The Concept:
Zipf's law implies the Principle of Least Effort when it comes to spoken language, and universally, spoken language has evolved so that the most commonly used words are the shortest.
However, written language is another matter, generally speaking, most languages' written length is directly proportional to its spoken length. However, Asian languages differ in this regard, the written form for a single syllable(or mora) can be very complex and time consuming to write.

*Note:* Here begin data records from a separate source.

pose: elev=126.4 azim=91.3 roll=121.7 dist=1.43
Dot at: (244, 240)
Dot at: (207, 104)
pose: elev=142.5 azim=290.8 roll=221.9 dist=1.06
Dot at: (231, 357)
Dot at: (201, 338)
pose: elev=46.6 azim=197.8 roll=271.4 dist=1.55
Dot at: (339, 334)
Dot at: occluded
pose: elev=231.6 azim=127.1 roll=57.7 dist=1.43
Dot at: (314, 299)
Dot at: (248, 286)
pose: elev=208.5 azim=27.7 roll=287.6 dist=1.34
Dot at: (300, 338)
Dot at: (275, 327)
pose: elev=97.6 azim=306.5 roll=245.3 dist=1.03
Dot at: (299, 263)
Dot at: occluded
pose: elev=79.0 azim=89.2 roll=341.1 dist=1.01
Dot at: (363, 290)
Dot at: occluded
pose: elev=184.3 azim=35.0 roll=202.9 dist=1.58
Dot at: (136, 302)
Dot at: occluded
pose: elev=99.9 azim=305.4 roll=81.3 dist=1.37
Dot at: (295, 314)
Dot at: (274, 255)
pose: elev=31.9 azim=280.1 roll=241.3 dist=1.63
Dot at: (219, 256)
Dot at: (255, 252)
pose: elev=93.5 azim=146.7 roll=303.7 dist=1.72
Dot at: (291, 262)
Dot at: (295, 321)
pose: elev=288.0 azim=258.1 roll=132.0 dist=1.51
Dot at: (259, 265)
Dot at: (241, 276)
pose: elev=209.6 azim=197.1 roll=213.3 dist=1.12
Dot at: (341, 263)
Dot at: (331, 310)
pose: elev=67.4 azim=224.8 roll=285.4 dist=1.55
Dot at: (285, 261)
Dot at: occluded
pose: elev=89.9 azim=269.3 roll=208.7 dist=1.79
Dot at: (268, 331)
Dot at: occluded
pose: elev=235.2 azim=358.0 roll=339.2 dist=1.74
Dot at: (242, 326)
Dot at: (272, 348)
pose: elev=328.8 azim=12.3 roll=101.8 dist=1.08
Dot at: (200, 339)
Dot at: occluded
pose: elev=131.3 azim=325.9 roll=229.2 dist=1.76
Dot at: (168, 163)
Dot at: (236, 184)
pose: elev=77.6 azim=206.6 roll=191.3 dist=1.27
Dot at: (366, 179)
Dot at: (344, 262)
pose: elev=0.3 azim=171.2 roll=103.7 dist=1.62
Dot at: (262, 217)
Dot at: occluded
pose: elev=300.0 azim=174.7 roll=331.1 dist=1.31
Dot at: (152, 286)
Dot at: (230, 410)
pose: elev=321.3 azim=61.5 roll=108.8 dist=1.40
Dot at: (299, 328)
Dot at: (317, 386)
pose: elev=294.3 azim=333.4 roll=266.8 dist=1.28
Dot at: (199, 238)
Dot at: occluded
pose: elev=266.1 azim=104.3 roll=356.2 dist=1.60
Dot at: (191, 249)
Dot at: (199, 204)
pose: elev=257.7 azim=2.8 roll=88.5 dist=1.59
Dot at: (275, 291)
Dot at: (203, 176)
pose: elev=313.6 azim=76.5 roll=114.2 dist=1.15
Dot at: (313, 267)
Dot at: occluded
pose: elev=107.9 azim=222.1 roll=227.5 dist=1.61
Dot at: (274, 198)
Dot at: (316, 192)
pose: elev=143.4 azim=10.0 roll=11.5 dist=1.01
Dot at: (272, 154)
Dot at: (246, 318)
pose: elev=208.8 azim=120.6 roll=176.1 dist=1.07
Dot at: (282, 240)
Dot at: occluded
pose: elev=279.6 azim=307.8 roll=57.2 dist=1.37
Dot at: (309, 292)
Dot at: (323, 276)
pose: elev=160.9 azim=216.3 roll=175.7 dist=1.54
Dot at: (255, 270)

Thus, I would like to graphically represent how Zipf's Law extends to written Japanese and its writing system.
Readme stuff
To compile the program:
Compiling the program can be done by opening the project in eclipse and running a build, this will ensure that the required depencies (external .jar files) are included in the compile.
Running the program:
- It should be as simple as clicking the .jar file.
- It is IMPORTANT that the /database folder is in the same directory as the running executable.
- The database folder needs to have the database files named to be named jpdb.
- If the database is not in the correct file path, the visualization will crash.
- If recompiling the project, make sure to copy the /database folder from the .jar file into the folder that is running the java executable.
Using the program:
The applet has three main buttons, these each create their respective scatter plots in seperate JFrames.
- Once the scatter plots have launched, the user can change what the characteristic of the data is being mapped to the axis using the top toolbar.
- This is somewhat analagous to having a scatter plot matrix.
- Hovering over a data item in the scatter plot will show information about the item.
Notes:
'Render 3D Scatter' is particularly slow because it executes 2500 SQL queries, as well the visualization is not very insightful so should be used last.